→ Goal of the exercise: Continue the forum discussion below about getting great sound from affordable audio systems, picking up after its last sentence.

→ Supplied text:
--*--
Jump to content
IGNORED

Article: Keeping It Simple - Finding Great Values In Great Sound


Recommended Posts

Very interested in this. We moved from a place with a very open first floor plan, and a wide open photo studio (with 16 foot ceilings)/printing shop in the basement. Two systems covered two floors. Our two offices were small nearfield systems that got relatively little use since we were often on Skype or other video calls. One of the office nearfield systems did "good enough" for the master bedroom it was attached to. Now we're in a more chopped up space with a different living pattern, since we're not working much at home or elsewhere. We need a few small systems that can fill a small to mid-sized room with super engaging sound. We tried various ways to use smart speakers, including wiring them into good quality integrated amps - which just made the crap louder.

 

I'm also getting a lot of questions about audio systems from my daughter's friends, when they visit and hear our main system. They're at the "just starting out" stage with godawful student loan burdens. A few of the reviews here were useful in helping them out. I will say this... audio has made HUGE leaps forward in sound quality per dollar. A $2000 all in system we put together for one of her friends sounds better than many $2000 systems I heard growing up (when $2000 would buy a car.)

 

Seeing the start of this series... I think we're going to slow roll the decisions in the hopes of some food for thought.

Link to comment
1 hour ago, firedog said:

 

Orchestral music, especially something like Mahler, is a serious driver of the need for more expensive systems. You need a pretty powerful, dynamic system, with near full range frequency response to give you any kind of "real illusion" of orchestral music, especially crescendos and the like. With Rock, Jazz, and Chamber Music you can come a lot closer to an illusion of the band with a more modest system.
--*--
→ Information provided:
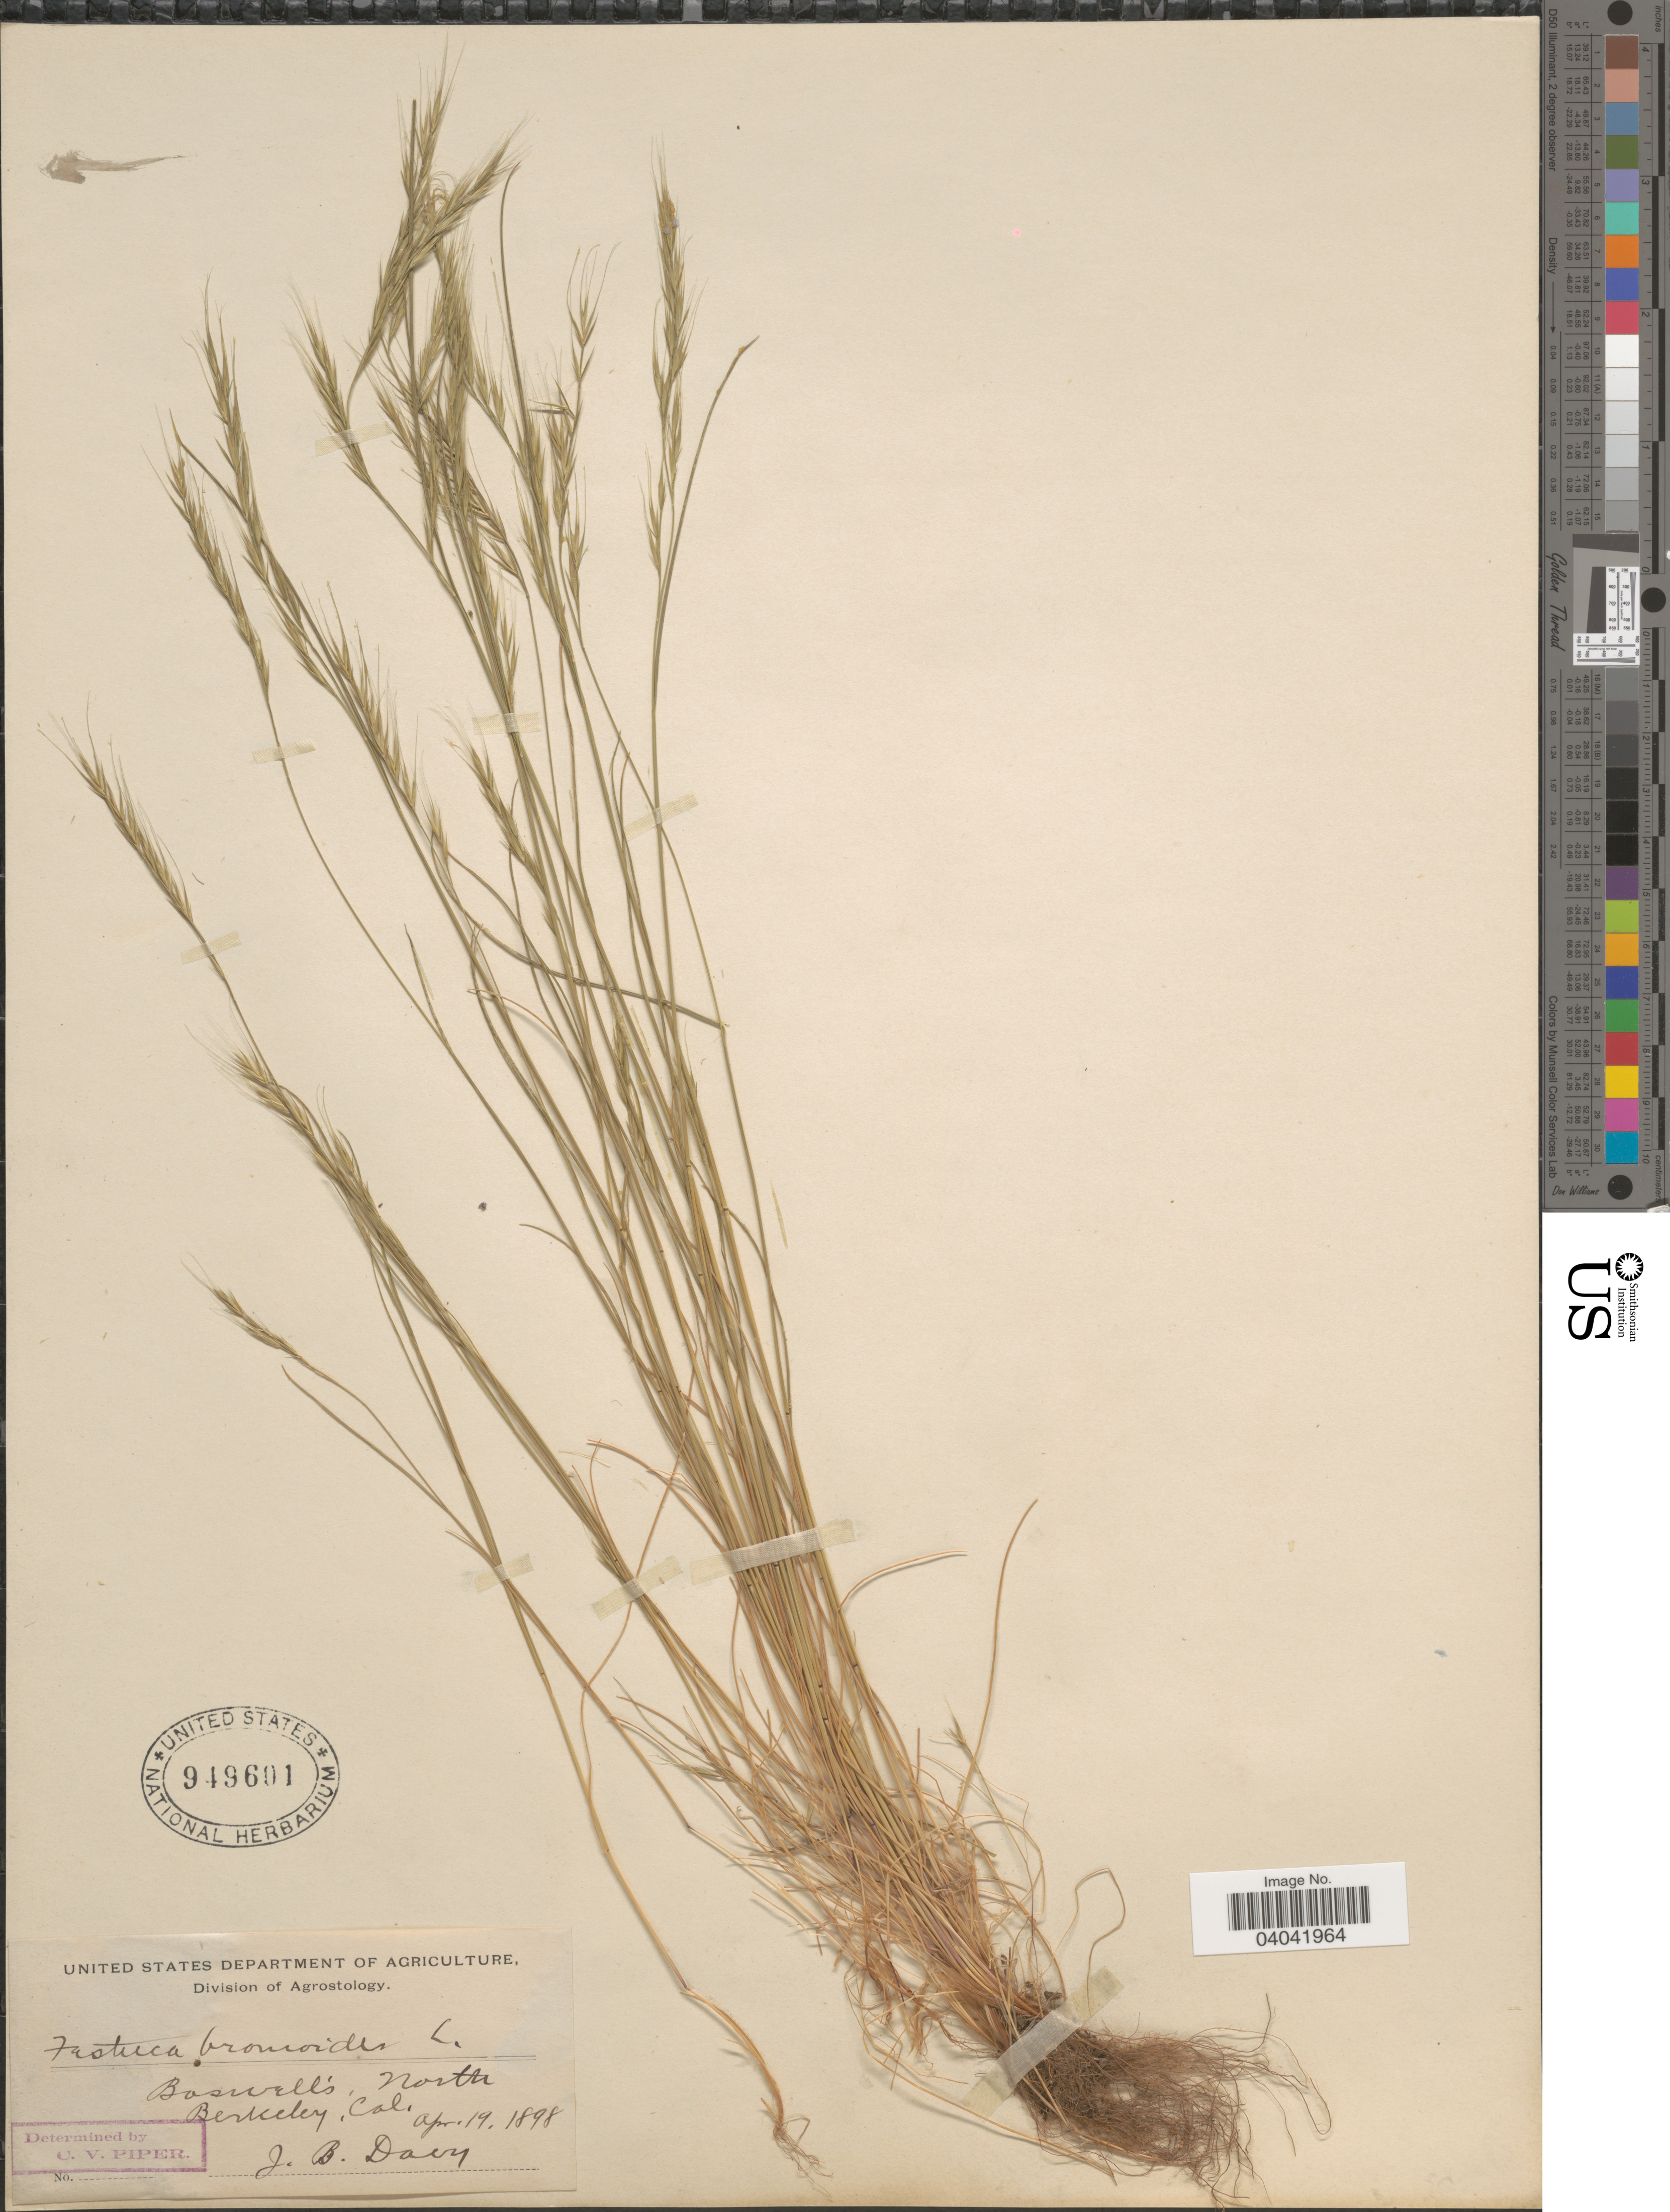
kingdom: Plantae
--*--
→ Response to this exercise:
 

True 'dat, as they say in NOLA. As we mark time on a good sounding system for our living room, we're making do with a FoxL little blue tooth speaker. Rock, jazz, sound only OK, not really good enough for me to want to play it... but chamber music, where the lowest note is from a cello, there are only four instruments? It sounds pretty damn good, for background volume levels. Solo harpsichord? Good stuff. Even solo piano, like "Well Tempered Clavier" is good enough to enjoy, at admittedly background listening levels.

 

I do take a little issue with having to spend a lot of money to get satisfying orchestral sound, as long as you're smart in the used market. A neighbor of mine on a really tight budget (young and house poor) bought my M-Audio BX-8 powered studio monitors from me, used. A couple hundred dollars. Bought an iFi mini black (loaned her mine so she could try it before purchasing one). For well under a thousand dollars, she's got big orchestral sound that thumps your chest when the tympani play. She's a piano buff, and we listened to a couple different concerto with full orchestra cuts, and it was really very satisfying. We had to futz around with speaker placement quite a bit to tame the bass levels.

 

For everything new, I'm not sure she could have gotten the satisfying big sound she wanted at the price she could afford.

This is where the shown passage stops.